#### How to complete this task
Make a word-for-word copy of the entries below from their first line through the line with "DII | -6.304", and add nothing.

(Extracted data entries)

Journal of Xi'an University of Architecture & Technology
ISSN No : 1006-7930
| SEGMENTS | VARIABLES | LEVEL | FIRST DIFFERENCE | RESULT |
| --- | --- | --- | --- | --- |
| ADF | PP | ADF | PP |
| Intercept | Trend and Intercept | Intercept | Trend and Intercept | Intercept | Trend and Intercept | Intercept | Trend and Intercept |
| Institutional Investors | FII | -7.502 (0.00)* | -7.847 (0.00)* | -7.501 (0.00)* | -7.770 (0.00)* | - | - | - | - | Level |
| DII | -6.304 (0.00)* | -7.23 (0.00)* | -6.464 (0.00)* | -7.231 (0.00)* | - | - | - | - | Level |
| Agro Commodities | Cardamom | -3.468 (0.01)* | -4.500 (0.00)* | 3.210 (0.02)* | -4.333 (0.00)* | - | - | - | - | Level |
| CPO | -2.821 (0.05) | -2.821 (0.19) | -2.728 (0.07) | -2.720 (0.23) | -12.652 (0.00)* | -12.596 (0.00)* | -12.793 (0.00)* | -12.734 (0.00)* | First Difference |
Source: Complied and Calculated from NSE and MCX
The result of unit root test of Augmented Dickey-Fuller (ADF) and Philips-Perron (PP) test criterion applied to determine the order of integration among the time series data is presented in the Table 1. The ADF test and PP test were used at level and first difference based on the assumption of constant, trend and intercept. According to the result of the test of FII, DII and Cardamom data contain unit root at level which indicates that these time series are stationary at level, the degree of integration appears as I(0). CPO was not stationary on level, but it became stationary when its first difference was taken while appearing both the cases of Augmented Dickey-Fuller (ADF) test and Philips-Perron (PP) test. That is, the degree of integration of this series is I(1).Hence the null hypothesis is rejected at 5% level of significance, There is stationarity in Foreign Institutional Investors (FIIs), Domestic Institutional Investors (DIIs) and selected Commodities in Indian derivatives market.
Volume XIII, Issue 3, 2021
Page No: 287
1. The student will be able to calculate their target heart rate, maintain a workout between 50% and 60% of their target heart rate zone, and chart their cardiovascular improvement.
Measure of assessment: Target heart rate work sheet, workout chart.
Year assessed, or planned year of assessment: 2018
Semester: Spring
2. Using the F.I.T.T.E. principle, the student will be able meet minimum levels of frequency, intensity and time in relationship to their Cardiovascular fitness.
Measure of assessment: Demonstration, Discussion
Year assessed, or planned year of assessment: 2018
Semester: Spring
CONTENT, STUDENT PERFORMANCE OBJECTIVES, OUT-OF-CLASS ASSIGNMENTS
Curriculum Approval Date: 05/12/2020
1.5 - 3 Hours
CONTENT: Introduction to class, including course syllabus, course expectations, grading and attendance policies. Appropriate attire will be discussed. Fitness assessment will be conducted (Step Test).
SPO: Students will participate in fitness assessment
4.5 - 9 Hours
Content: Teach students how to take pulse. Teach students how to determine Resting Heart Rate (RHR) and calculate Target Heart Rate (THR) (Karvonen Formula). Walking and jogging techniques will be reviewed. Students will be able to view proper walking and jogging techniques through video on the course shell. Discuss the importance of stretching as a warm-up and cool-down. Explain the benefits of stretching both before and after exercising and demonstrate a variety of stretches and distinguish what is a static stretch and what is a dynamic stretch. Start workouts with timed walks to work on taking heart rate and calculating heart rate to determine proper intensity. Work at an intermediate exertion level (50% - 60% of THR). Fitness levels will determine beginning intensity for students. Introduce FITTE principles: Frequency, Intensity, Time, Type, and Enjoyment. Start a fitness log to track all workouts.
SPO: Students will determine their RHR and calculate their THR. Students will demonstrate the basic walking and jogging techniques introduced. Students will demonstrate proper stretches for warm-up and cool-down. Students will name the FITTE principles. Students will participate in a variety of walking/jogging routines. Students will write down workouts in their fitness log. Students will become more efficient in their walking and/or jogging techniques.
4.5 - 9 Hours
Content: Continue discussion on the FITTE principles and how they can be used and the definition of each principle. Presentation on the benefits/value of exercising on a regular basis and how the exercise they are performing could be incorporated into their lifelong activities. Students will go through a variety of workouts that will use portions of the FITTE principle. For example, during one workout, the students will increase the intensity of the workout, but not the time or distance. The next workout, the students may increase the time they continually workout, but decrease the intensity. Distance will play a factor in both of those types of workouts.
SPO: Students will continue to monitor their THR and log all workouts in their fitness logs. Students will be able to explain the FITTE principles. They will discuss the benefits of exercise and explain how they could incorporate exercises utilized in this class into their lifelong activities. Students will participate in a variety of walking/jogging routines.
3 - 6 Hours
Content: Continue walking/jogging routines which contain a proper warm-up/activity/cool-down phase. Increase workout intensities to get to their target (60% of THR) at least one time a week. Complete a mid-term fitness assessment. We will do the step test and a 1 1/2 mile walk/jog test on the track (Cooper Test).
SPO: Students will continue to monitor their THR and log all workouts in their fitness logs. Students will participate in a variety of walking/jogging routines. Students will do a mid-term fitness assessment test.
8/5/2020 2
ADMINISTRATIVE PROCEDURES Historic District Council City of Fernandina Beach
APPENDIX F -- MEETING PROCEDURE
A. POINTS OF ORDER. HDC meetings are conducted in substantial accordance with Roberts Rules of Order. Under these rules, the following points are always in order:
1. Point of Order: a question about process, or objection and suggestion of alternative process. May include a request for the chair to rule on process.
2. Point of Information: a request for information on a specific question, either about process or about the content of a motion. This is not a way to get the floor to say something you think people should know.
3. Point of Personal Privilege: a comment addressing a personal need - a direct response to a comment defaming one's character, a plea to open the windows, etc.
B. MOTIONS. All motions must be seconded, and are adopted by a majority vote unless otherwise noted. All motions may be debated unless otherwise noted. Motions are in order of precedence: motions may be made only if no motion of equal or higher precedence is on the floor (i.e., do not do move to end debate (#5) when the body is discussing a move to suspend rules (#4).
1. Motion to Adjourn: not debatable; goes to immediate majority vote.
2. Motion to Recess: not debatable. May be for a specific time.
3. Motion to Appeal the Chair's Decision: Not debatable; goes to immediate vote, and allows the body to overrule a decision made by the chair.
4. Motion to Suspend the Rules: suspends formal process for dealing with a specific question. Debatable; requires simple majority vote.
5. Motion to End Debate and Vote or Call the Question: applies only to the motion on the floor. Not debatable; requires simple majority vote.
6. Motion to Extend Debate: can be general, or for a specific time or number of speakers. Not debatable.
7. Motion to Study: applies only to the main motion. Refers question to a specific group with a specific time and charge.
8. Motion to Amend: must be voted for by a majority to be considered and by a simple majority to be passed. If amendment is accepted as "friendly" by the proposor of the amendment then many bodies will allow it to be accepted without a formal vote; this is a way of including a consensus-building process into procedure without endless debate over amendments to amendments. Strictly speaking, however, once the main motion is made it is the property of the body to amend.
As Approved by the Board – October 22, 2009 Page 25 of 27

#### Answer area
Journal of Xi'an University of Architecture & Technology
ISSN No : 1006-7930
| SEGMENTS | VARIABLES | LEVEL | FIRST DIFFERENCE | RESULT |
| --- | --- | --- | --- | --- |
| ADF | PP | ADF | PP |
| Intercept | Trend and Intercept | Intercept | Trend and Intercept | Intercept | Trend and Intercept | Intercept | Trend and Intercept |
| Institutional Investors | FII | -7.502 (0.00)* | -7.847 (0.00)* | -7.501 (0.00)* | -7.770 (0.00)* | - | - | - | - | Level |
| DII | -6.304 (0.00)* | -7.23 (0.00)* | -6.464 (0.00)* | -7.231 (0.00)* | - | - | - | - | Level |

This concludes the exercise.